A key aspect of randomized trial design is the choice of risk group. Some trials include patients from the entire at-risk population, others accrue only patients deemed to be at increased risk. We present a simple statistical approach for choosing between these approaches. The method is easily adapted to determine which of several competing definitions of high risk is optimal.
We treat eligibility criteria for a trial, such as a smoking history, as a prediction rule associated with a certain sensitivity (the number of patients who have the event and who are classified as high risk divided by the total number patients who have an event) and specificity (the number of patients who do not have an event and who do not meet criteria for high risk divided by the total number of patients who do not have an event). We then derive simple formulae to determine the proportion of patients receiving intervention, and the proportion who experience an event, where either all patients or only those at high risk are treated. We assume that the relative risk associated with intervention is the same over all choices of risk group. The proportion of events and interventions are combined using a net benefit approach and net benefit compared between strategies.

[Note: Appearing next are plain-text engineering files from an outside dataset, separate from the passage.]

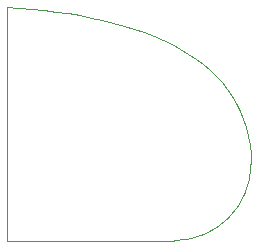
<source format=gm1>
%TF.GenerationSoftware,KiCad,Pcbnew,7.0.5*%
%TF.CreationDate,2023-06-18T14:52:21+02:00*%
%TF.ProjectId,RH_RKJXM1015004_thumb,52485f52-4b4a-4584-9d31-303135303034,rev?*%
%TF.SameCoordinates,Original*%
%TF.FileFunction,Profile,NP*%
%FSLAX46Y46*%
G04 Gerber Fmt 4.6, Leading zero omitted, Abs format (unit mm)*
G04 Created by KiCad (PCBNEW 7.0.5) date 2023-06-18 14:52:21*
%MOMM*%
%LPD*%
G01*
G04 APERTURE LIST*
%TA.AperFunction,Profile*%
%ADD10C,0.100000*%
%TD*%
%ADD11C,0.100000*%
G04 APERTURE END LIST*
D10*
X76000008Y-45000009D02*
X61816856Y-45000009D01*
X76000008Y-45000009D02*
G75*
G03*
X82500009Y-38500009I-8J6500009D01*
G01*
X61816856Y-25201611D02*
X61816856Y-45000009D01*
D11*
X61816856Y-25201611D02*
X62891831Y-25280509D01*
X63951485Y-25376250D01*
X64994586Y-25489324D01*
X66019898Y-25620217D01*
X67026190Y-25769416D01*
X68012229Y-25937411D01*
X68976780Y-26124688D01*
X69918610Y-26331735D01*
X70836487Y-26559039D01*
X71729177Y-26807090D01*
X72595447Y-27076374D01*
X73434063Y-27367379D01*
X74243793Y-27680593D01*
X75023404Y-28016503D01*
X75771661Y-28375598D01*
X76487332Y-28758365D01*
X77169183Y-29165291D01*
X77815981Y-29596865D01*
X78426494Y-30053574D01*
X78999487Y-30535906D01*
X79533728Y-31044348D01*
X80027983Y-31579389D01*
X80481019Y-32141516D01*
X80891603Y-32731217D01*
X81258502Y-33348979D01*
X81580482Y-33995291D01*
X81856310Y-34670640D01*
X82084753Y-35375513D01*
X82264577Y-36110399D01*
X82394550Y-36875785D01*
X82473438Y-37672159D01*
X82500009Y-38500009D01*
M02*

</source>
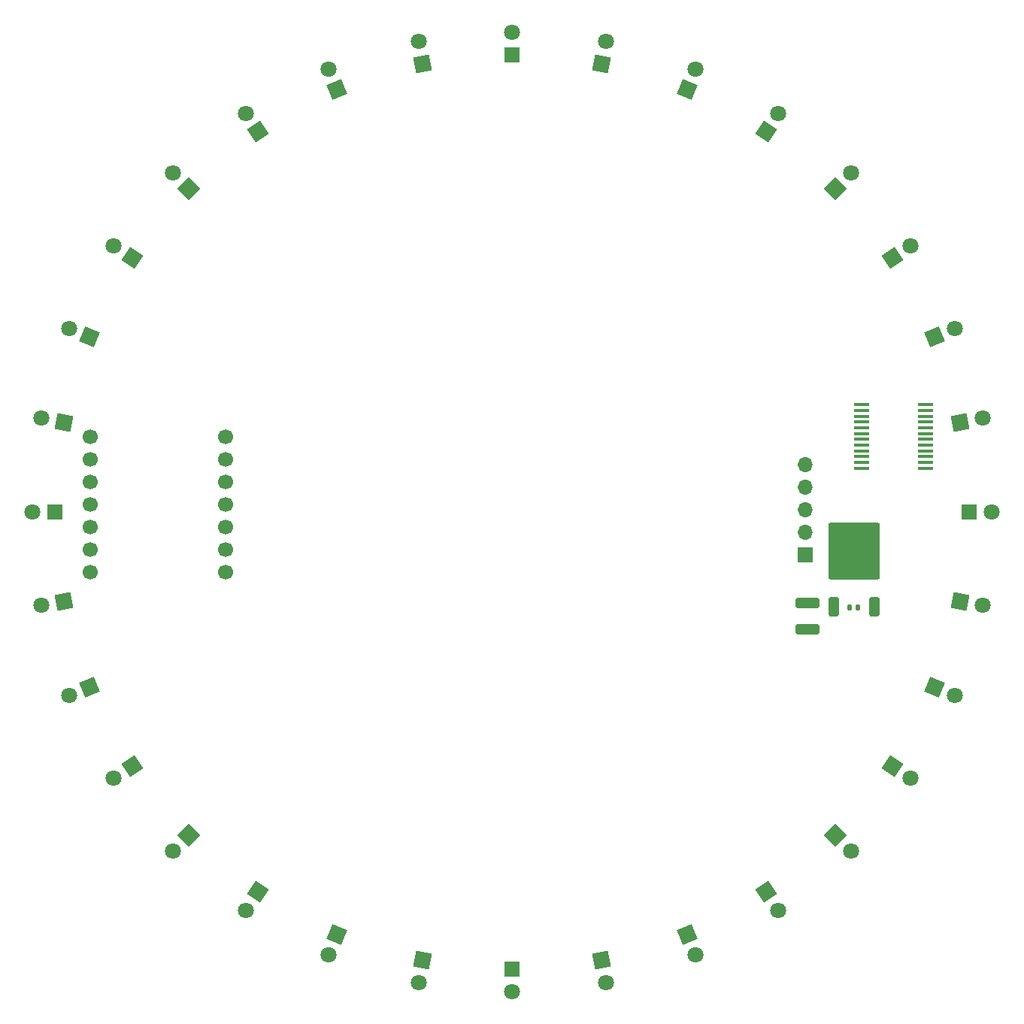
<source format=gbr>
%TF.GenerationSoftware,KiCad,Pcbnew,7.0.11*%
%TF.CreationDate,2025-03-06T22:37:58+09:00*%
%TF.ProjectId,Line_V2,4c696e65-5f56-4322-9e6b-696361645f70,rev?*%
%TF.SameCoordinates,Original*%
%TF.FileFunction,Soldermask,Top*%
%TF.FilePolarity,Negative*%
%FSLAX46Y46*%
G04 Gerber Fmt 4.6, Leading zero omitted, Abs format (unit mm)*
G04 Created by KiCad (PCBNEW 7.0.11) date 2025-03-06 22:37:58*
%MOMM*%
%LPD*%
G01*
G04 APERTURE LIST*
G04 Aperture macros list*
%AMRoundRect*
0 Rectangle with rounded corners*
0 $1 Rounding radius*
0 $2 $3 $4 $5 $6 $7 $8 $9 X,Y pos of 4 corners*
0 Add a 4 corners polygon primitive as box body*
4,1,4,$2,$3,$4,$5,$6,$7,$8,$9,$2,$3,0*
0 Add four circle primitives for the rounded corners*
1,1,$1+$1,$2,$3*
1,1,$1+$1,$4,$5*
1,1,$1+$1,$6,$7*
1,1,$1+$1,$8,$9*
0 Add four rect primitives between the rounded corners*
20,1,$1+$1,$2,$3,$4,$5,0*
20,1,$1+$1,$4,$5,$6,$7,0*
20,1,$1+$1,$6,$7,$8,$9,0*
20,1,$1+$1,$8,$9,$2,$3,0*%
%AMRotRect*
0 Rectangle, with rotation*
0 The origin of the aperture is its center*
0 $1 length*
0 $2 width*
0 $3 Rotation angle, in degrees counterclockwise*
0 Add horizontal line*
21,1,$1,$2,0,0,$3*%
G04 Aperture macros list end*
%ADD10C,1.700000*%
%ADD11R,1.700000X1.700000*%
%ADD12O,1.700000X1.700000*%
%ADD13RoundRect,0.140000X-0.140000X-0.170000X0.140000X-0.170000X0.140000X0.170000X-0.140000X0.170000X0*%
%ADD14RoundRect,0.250000X1.100000X-0.325000X1.100000X0.325000X-1.100000X0.325000X-1.100000X-0.325000X0*%
%ADD15R,1.750000X0.450000*%
%ADD16RoundRect,0.249997X2.650003X-2.950003X2.650003X2.950003X-2.650003X2.950003X-2.650003X-2.950003X0*%
%ADD17RoundRect,0.250000X0.350000X-0.850000X0.350000X0.850000X-0.350000X0.850000X-0.350000X-0.850000X0*%
%ADD18RotRect,1.800000X1.800000X33.750000*%
%ADD19C,1.800000*%
%ADD20RotRect,1.800000X1.800000X292.500000*%
%ADD21RotRect,1.800000X1.800000X168.750000*%
%ADD22RotRect,1.800000X1.800000X337.500000*%
%ADD23RotRect,1.800000X1.800000X123.750000*%
%ADD24RotRect,1.800000X1.800000X191.250000*%
%ADD25RotRect,1.800000X1.800000X78.750000*%
%ADD26RotRect,1.800000X1.800000X56.250000*%
%ADD27R,1.800000X1.800000*%
%ADD28RotRect,1.800000X1.800000X112.500000*%
%ADD29RotRect,1.800000X1.800000X258.750000*%
%ADD30RotRect,1.800000X1.800000X348.750000*%
%ADD31RotRect,1.800000X1.800000X236.250000*%
%ADD32RotRect,1.800000X1.800000X22.500000*%
%ADD33RotRect,1.800000X1.800000X303.750000*%
%ADD34RotRect,1.800000X1.800000X45.000000*%
%ADD35RotRect,1.800000X1.800000X315.000000*%
%ADD36RotRect,1.800000X1.800000X157.500000*%
%ADD37RotRect,1.800000X1.800000X11.250000*%
%ADD38RotRect,1.800000X1.800000X202.500000*%
%ADD39RotRect,1.800000X1.800000X135.000000*%
%ADD40RotRect,1.800000X1.800000X146.250000*%
%ADD41RotRect,1.800000X1.800000X326.250000*%
%ADD42RotRect,1.800000X1.800000X213.750000*%
%ADD43RotRect,1.800000X1.800000X67.500000*%
%ADD44RotRect,1.800000X1.800000X101.250000*%
%ADD45RotRect,1.800000X1.800000X247.500000*%
%ADD46RotRect,1.800000X1.800000X281.250000*%
%ADD47RotRect,1.800000X1.800000X225.000000*%
G04 APERTURE END LIST*
D10*
%TO.C,U2*%
X67768400Y-106789800D03*
X67768400Y-104249800D03*
X67768400Y-101709800D03*
X67768400Y-99169800D03*
X67768400Y-96629800D03*
X67768400Y-94089800D03*
X67768400Y-91549800D03*
X52528400Y-91549800D03*
X52528400Y-94089800D03*
X52528400Y-96629800D03*
X52528400Y-99169800D03*
X52528400Y-101709800D03*
X52528400Y-104249800D03*
X52528400Y-106789800D03*
%TD*%
D11*
%TO.C,J1*%
X133000000Y-104825000D03*
D12*
X133000000Y-102285000D03*
X133000000Y-99745000D03*
X133000000Y-97205000D03*
X133000000Y-94665000D03*
%TD*%
D13*
%TO.C,C2*%
X137970000Y-110750000D03*
X138930000Y-110750000D03*
%TD*%
D14*
%TO.C,C1*%
X133250000Y-113225000D03*
X133250000Y-110275000D03*
%TD*%
D15*
%TO.C,U1*%
X146600000Y-95075000D03*
X146600000Y-94425000D03*
X146600000Y-93775000D03*
X146600000Y-93125000D03*
X146600000Y-92475000D03*
X146600000Y-91825000D03*
X146600000Y-91175000D03*
X146600000Y-90525000D03*
X146600000Y-89875000D03*
X146600000Y-89225000D03*
X146600000Y-88575000D03*
X146600000Y-87925000D03*
X139400000Y-87925000D03*
X139400000Y-88575000D03*
X139400000Y-89225000D03*
X139400000Y-89875000D03*
X139400000Y-90525000D03*
X139400000Y-91175000D03*
X139400000Y-91825000D03*
X139400000Y-92475000D03*
X139400000Y-93125000D03*
X139400000Y-93775000D03*
X139400000Y-94425000D03*
X139400000Y-95075000D03*
%TD*%
D16*
%TO.C,U3*%
X138502500Y-104400000D03*
D17*
X140782500Y-110700000D03*
X136222500Y-110700000D03*
%TD*%
D18*
%TO.C,Q6*%
X142799898Y-71402023D03*
D19*
X144911831Y-69990875D03*
%TD*%
D20*
%TO.C,Q15*%
X119698629Y-147556699D03*
D19*
X120670645Y-149903353D03*
%TD*%
D21*
%TO.C,Q26*%
X49514078Y-89957726D03*
D19*
X47022883Y-89462197D03*
%TD*%
D22*
%TO.C,Q11*%
X147556699Y-119698629D03*
D19*
X149903353Y-120670645D03*
%TD*%
D23*
%TO.C,Q30*%
X71402023Y-57200102D03*
D19*
X69990875Y-55088169D03*
%TD*%
D24*
%TO.C,Q24*%
X49528789Y-110039347D03*
D19*
X47037594Y-110534876D03*
%TD*%
D25*
%TO.C,Q2*%
X110042274Y-49514077D03*
D19*
X110537803Y-47022882D03*
%TD*%
D26*
%TO.C,Q4*%
X128597977Y-57200102D03*
D19*
X130009125Y-55088169D03*
%TD*%
D27*
%TO.C,Q17*%
X100000000Y-151475000D03*
D19*
X100000000Y-154015000D03*
%TD*%
D28*
%TO.C,Q31*%
X80301371Y-52443301D03*
D19*
X79329355Y-50096647D03*
%TD*%
D29*
%TO.C,Q18*%
X89957726Y-150485922D03*
D19*
X89462197Y-152977117D03*
%TD*%
D30*
%TO.C,Q10*%
X150485922Y-110042274D03*
D19*
X152977117Y-110537803D03*
%TD*%
D31*
%TO.C,Q20*%
X71402023Y-142799898D03*
D19*
X69990875Y-144911831D03*
%TD*%
D32*
%TO.C,Q7*%
X147556699Y-80301371D03*
D19*
X149903353Y-79329355D03*
%TD*%
D33*
%TO.C,Q14*%
X128597977Y-142799898D03*
D19*
X130009125Y-144911831D03*
%TD*%
D34*
%TO.C,Q5*%
X136398321Y-63601679D03*
D19*
X138194372Y-61805628D03*
%TD*%
D35*
%TO.C,Q13*%
X136398321Y-136398321D03*
D19*
X138194372Y-138194372D03*
%TD*%
D27*
%TO.C,Q25*%
X48525000Y-100000000D03*
D19*
X45985000Y-100000000D03*
%TD*%
D36*
%TO.C,Q27*%
X52443301Y-80301371D03*
D19*
X50096647Y-79329355D03*
%TD*%
D37*
%TO.C,Q8*%
X150485922Y-89957726D03*
D19*
X152977117Y-89462197D03*
%TD*%
D27*
%TO.C,Q9*%
X151475000Y-100000000D03*
D19*
X154015000Y-100000000D03*
%TD*%
D38*
%TO.C,Q23*%
X52443301Y-119698629D03*
D19*
X50096647Y-120670645D03*
%TD*%
D39*
%TO.C,Q29*%
X63601679Y-63601679D03*
D19*
X61805628Y-61805628D03*
%TD*%
D40*
%TO.C,Q28*%
X57200102Y-71402023D03*
D19*
X55088169Y-69990875D03*
%TD*%
D41*
%TO.C,Q12*%
X142799898Y-128597977D03*
D19*
X144911831Y-130009125D03*
%TD*%
D42*
%TO.C,Q22*%
X57200102Y-128597977D03*
D19*
X55088169Y-130009125D03*
%TD*%
D43*
%TO.C,Q3*%
X119698629Y-52443301D03*
D19*
X120670645Y-50096647D03*
%TD*%
D44*
%TO.C,Q32*%
X89957726Y-49514078D03*
D19*
X89462197Y-47022883D03*
%TD*%
D27*
%TO.C,Q1*%
X100000000Y-48525000D03*
D19*
X100000000Y-45985000D03*
%TD*%
D45*
%TO.C,Q19*%
X80301371Y-147556699D03*
D19*
X79329355Y-149903353D03*
%TD*%
D46*
%TO.C,Q16*%
X110042274Y-150485922D03*
D19*
X110537803Y-152977117D03*
%TD*%
D47*
%TO.C,Q21*%
X63601679Y-136398321D03*
D19*
X61805628Y-138194372D03*
%TD*%
M02*

</source>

We applied our method to design a trial of adjuvant therapy after prostatectomy. We were able to demonstrate that treating a high risk group was superior to treating all patients; choose the optimal definition of high risk; test the robustness of our results by sensitivity analysis. Our results had a ready clinical interpretation that could immediately aid trial design.
The choice of risk group in randomized trials is usually based on rather informal methods. Our simple method demonstrates that this decision can be informed by simple statistical analyses.